Lorsqu'un des conjoints décède, la pension de réversion permet au survivant de bénéficier d'une partie de la retraite de l'assuré décédé. Cependant, les conditions d'attribution varient considérablement d'un régime à l'autre, créant ainsi des inégalités.
Les droits des salariés
Pour un salarié décédé, son conjoint ou ex-conjoint (à l'exception des concubins et partenaires de Pacs) peut prétendre à une partie de la retraite de base, ainsi qu'à ses retraites complémentaires Arrco et Agirc (pour les cadres). Cette réversion a pour but de garantir un minimum de ressources au conjoint survivant, indépendamment de son niveau de vie.
Conditions pour obtenir la réversion de la Sécurité sociale
Pour être éligible, deux conditions sont requises :
- Âge : Pour les décès avant le 1er janvier 2009, le conjoint doit avoir au moins 51 ans. Après cette date, l'âge minimum est de 55 ans.
- Conditions de ressources : Le revenu annuel ne doit pas dépasser 20 113,60 € (en 2016), et en cas de remariage, le plafond est de 32 181,76 € (en 2016).
Le montant de la réversion s'élève à 54 % de la retraite principale du défunt, mais il peut être diminué si les ressources totales excèdent le plafond. De plus, une majoration peut s'appliquer si le conjoint survivant élève des enfants.

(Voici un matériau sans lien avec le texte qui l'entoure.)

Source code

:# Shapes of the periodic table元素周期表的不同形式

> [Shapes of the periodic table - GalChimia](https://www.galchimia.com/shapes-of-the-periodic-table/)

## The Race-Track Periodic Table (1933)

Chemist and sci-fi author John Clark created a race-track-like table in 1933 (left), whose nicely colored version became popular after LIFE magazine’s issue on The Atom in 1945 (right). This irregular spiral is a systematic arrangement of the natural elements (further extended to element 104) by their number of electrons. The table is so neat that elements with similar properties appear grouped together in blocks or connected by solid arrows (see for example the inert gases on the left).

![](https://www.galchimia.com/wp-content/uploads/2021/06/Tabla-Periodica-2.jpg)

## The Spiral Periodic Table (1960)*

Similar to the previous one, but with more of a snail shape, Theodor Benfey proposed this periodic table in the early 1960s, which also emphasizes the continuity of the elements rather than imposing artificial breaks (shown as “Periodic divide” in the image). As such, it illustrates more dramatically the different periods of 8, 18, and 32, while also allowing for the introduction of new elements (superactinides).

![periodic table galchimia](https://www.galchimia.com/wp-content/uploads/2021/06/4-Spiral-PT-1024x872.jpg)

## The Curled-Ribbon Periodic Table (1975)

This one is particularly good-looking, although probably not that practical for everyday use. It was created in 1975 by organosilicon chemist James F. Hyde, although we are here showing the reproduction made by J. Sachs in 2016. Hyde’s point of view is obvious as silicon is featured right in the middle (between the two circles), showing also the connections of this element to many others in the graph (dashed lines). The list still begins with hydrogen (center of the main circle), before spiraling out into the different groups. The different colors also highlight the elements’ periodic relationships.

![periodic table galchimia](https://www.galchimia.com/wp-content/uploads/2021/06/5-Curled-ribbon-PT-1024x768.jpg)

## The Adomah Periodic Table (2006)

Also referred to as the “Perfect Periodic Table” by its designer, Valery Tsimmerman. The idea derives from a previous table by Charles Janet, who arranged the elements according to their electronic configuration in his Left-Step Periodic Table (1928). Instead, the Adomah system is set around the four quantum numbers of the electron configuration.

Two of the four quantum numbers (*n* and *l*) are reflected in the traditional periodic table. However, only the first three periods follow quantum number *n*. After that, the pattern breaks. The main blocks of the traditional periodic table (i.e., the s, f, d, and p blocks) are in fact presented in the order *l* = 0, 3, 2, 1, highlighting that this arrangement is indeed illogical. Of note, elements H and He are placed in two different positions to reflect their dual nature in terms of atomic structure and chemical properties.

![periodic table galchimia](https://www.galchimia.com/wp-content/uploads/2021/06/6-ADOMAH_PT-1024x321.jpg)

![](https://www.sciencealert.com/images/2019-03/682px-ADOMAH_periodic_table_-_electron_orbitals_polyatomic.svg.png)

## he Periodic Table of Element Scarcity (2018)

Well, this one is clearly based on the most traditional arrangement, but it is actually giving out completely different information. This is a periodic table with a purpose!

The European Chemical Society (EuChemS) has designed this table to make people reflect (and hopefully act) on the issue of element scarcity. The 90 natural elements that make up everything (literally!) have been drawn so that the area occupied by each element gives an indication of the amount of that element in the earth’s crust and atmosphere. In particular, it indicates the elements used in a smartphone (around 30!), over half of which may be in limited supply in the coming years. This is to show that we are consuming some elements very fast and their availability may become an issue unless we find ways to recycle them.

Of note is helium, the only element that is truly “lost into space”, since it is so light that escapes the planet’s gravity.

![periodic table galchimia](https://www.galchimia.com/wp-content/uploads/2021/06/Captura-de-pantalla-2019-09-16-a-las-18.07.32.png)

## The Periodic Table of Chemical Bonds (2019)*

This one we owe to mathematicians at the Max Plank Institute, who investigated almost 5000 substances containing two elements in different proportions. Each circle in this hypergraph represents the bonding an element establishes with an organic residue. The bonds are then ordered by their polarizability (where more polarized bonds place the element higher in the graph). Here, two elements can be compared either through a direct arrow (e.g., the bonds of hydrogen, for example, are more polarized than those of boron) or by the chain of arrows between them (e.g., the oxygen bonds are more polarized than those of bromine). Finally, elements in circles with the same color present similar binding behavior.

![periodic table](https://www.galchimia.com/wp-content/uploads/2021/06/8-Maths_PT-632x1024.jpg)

Règles pour les professions libérales et les indépendants
Pour les professions libérales, la réversion est généralement identique à celle du régime général. Le montant maximal est de 54 % de la pension de base. Les conditions d'âge et de montant de la retraite complémentaire peuvent varier selon la catégorie professionnelle.
Pour les artisans et commerçants, la réversion de la retraite de base est également de 54 %, tandis que pour la retraite complémentaire, la part s'élève à 60 % de la retraite perçue par le défunt, sous condition d'âge et de revenus, étant donné que le plafond a également été ajusté.
Les fonctionnaires et les membres de la fonction publique
Les conditions d'attribution de la réversion pour les fonctionnaires sont plus favorables, car elles ne tiennent pas compte des plafonds de ressources. Le taux de réversion est de 50 % des droits. Toutefois, des conditions d'ancienneté de mariage s'appliquent, ce qui rend le régime moins accessible pour certains.
Les agents non titulaires bénéficient également d'une réversion liée à la retraite de base et à la complémentaire Ircantec, avec des règles spécifiques d'ancienneté et d'âge.
Demande de réversion et partage en cas de divorce
La demande de réversion doit être faite auprès de la caisse régionale d'Assurance maladie ou de la caisse de retraite n'ayant pas encore versé ses pensions. Les parts de réversion sont déterminées sur la base de la durée du mariage pour chaque acte de mariage, ce qui nécessite une attention particulière en cas de plusieurs conjoints.
Pour les ex-conjoints, la réversion de la pension est également possible sous certaines conditions, même en cas de nouveau mariage, mais les droits peuvent être partagés selon les situations et le nombre d'ex-conjoints.